II. DE RIO À RIO : DES PAROLES AUX ACTES

Pour qui souhaite dresser vingt ans après un bilan du Sommet de la Terre de 1992, la tâche n'est pas aisée. Peu d'éléments tangibles permettent en effet d'apprécier la portée, l'impact et l'efficacité des principes dégagés alors. Mais plutôt que d'échec, il semble plus pertinent de parler aujourd'hui de déception ou d'insatisfaction au regard de la place prise par le développement durable dans les relations internationales. En effet, si le Sommet de la Terre fut un succès en soi pour les principes qu'il a mis sur le devant de la scène internationale, en revanche, la mise en oeuvre de ces principes semble souvent différée.

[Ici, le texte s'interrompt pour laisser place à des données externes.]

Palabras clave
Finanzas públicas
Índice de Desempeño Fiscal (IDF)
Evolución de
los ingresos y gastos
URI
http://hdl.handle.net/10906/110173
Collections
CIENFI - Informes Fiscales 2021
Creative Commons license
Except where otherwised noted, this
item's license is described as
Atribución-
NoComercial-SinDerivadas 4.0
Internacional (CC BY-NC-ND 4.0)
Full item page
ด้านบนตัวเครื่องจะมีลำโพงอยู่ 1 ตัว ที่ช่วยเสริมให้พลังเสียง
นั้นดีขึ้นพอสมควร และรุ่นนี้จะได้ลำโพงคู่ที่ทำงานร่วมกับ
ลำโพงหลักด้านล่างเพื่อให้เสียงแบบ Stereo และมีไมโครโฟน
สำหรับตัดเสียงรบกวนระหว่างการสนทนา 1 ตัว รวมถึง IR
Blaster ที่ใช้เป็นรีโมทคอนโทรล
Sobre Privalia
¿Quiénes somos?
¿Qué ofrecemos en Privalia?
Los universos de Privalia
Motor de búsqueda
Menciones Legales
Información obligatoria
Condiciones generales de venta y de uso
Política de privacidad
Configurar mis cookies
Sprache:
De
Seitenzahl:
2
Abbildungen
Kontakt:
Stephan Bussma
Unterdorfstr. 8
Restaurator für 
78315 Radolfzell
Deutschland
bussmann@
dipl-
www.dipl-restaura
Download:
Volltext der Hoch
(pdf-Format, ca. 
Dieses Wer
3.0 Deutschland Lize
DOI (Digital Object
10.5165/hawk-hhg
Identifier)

A. 20 ANS APRÈS LE SOMMET DE LA TERRE : UN BILAN QUASI-INEXISTANT ET DÉCEVANT

1. Un bilan « sur pièces » délicat

Il est difficile de mesurer les avancées concrètes en matière de développement durable dès lors que les grands principes énoncés à Rio n'ont été assortis d'aucun indicateur de référence précis.

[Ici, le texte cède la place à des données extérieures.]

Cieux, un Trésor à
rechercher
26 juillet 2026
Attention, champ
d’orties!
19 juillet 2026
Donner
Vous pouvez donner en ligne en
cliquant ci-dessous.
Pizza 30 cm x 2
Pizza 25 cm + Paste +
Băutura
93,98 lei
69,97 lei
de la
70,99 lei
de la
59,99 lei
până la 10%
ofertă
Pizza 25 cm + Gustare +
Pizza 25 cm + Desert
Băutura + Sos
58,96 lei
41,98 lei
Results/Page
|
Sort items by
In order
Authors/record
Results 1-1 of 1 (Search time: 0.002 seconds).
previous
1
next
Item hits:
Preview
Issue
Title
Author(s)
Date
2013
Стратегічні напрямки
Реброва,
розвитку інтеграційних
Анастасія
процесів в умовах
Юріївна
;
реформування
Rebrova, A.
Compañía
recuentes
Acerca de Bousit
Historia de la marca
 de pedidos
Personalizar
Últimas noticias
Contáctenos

Aucun bilan régulier des engagements pris en 1992 n'a été systématiquement dressé. Deux documents de synthèse ont bien été publiés par les Nations unies mais ils ne contiennent pas de bilan sérieux de chacun des volets recouverts par les différents engagements et conventions de 1992. En premier lieu, le rapport du Secrétariat général des Nations unies du 1 er avril 2010 « Progrès réalisés et lacunes restant à combler au niveau de la mise en oeuvre des textes issus des grands sommets relatifs au développement durable, et analyse des thèmes de la Conférence » 4 ( * ) , propose quatre critères d'évaluation permettant de mesurer les progrès réalisés depuis 1992 en matière de développement durable. Ces quatre critères recouvrent l'évolution des indicateurs concernant chacun des trois domaines relevant du développement durable (économie, social, environnement) ; les efforts visant à faire converger ces dimensions ; la concrétisation des engagements internationaux et nationaux et les progrès réalisés pour relever le défi à plus long terme.

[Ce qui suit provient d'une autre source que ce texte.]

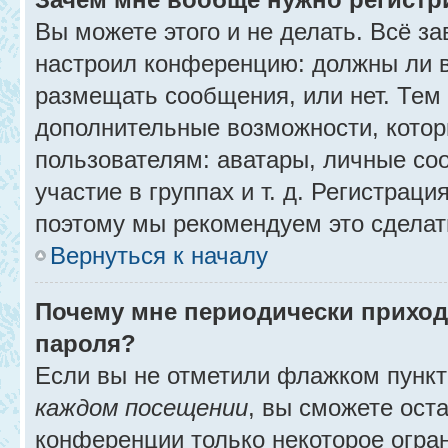
Вы можете этого и не делать. Всё за
настроил конференцию: должны ли в
размещать сообщения, или нет. Тем
дополнительные возможности, кото
пользователям: аватары, личные со
участие в группах и т. д. Регистраци
поэтому мы рекомендуем это сделат
Вернуться к началу
Почему мне периодически приход
пароля?
Если вы не отметили флажком пунк
каждом посещении
, вы сможете ост
конференции только некоторое огра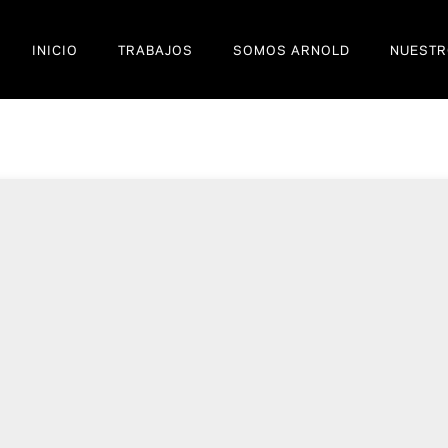
INICIO
TRABAJOS
SOMOS ARNOLD
NUESTR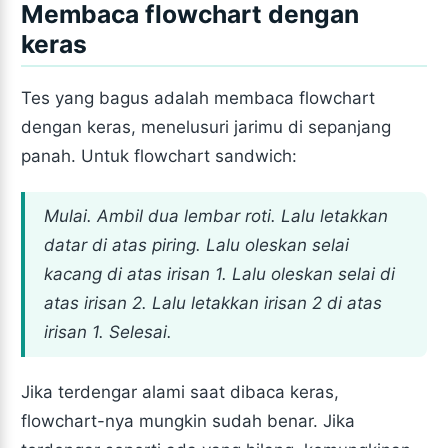
Membaca flowchart dengan
keras
Tes yang bagus adalah membaca flowchart
dengan keras, menelusuri jarimu di sepanjang
panah. Untuk flowchart sandwich:
Mulai. Ambil dua lembar roti. Lalu letakkan
datar di atas piring. Lalu oleskan selai
kacang di atas irisan 1. Lalu oleskan selai di
atas irisan 2. Lalu letakkan irisan 2 di atas
irisan 1. Selesai.
Jika terdengar alami saat dibaca keras,
flowchart-nya mungkin sudah benar. Jika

Mais au regard de l'objectif et du défi ultime du développement durable qui, selon ce rapport, est « de faire converger les trois trajectoires de la croissance économique, du progrès social et de la protection de l'environnement » , et « malgré quelques évolutions positives, le résultat global n'est pas à la hauteur » .

Quant au deuxième document-bilan des Nations unies, un rapport du 9 août 2011, il porte principalement sur les aspects énergétiques du développement durable et ne donne pas de vision globale des avancées des principes du développement durable depuis 1992.

Pas de chiffres ni de modélisations précises donc. Parmi les documents adoptés à Rio en 1992, le plus important est peut-être la Déclaration de Rio, qui déclinait sous forme de « principes » les objectifs du développement durable, qui devraient trouver ensuite leur prolongement dans le droit international.

Un rapide bilan des 27 principes de la Déclaration montre que les principes souples ou « sous condition » ont trouvé une pleine application. Ainsi, le principe de responsabilité commune et différenciée, qui fait porter aux pays les plus industrialisés une responsabilité historique accrue en raison de leur développement précoce très émetteurs de gaz à effet de serre, a connu un grand succès, notamment dans les négociations climatiques, justement parce qu'il autorise la modulation des engagements.

Quant aux principes qui auraient conduit à promouvoir à un plus haut niveau la politique de l'environnement, ils ont été freinés, en particulier celui de la responsabilité environnementale - notamment pour les biens publics mondiaux - alors qu'ils auraient pu faire progresser le droit de l'environnement et sont restés presque lettre morte. Par exemple la pollution de la haute mer n'entraîne aucune conséquence financière pour les pays ou les entreprises responsables, alors que, dans le même temps, les plaques de déchets (notamment plastiques) s'accumulent dans les océans, pris dans des gyres océaniques qui menacent la biodiversité.


* 4 Rapport A/CONF.216/PC/2 du Secrétariat général des Nations unies (01/04/2010).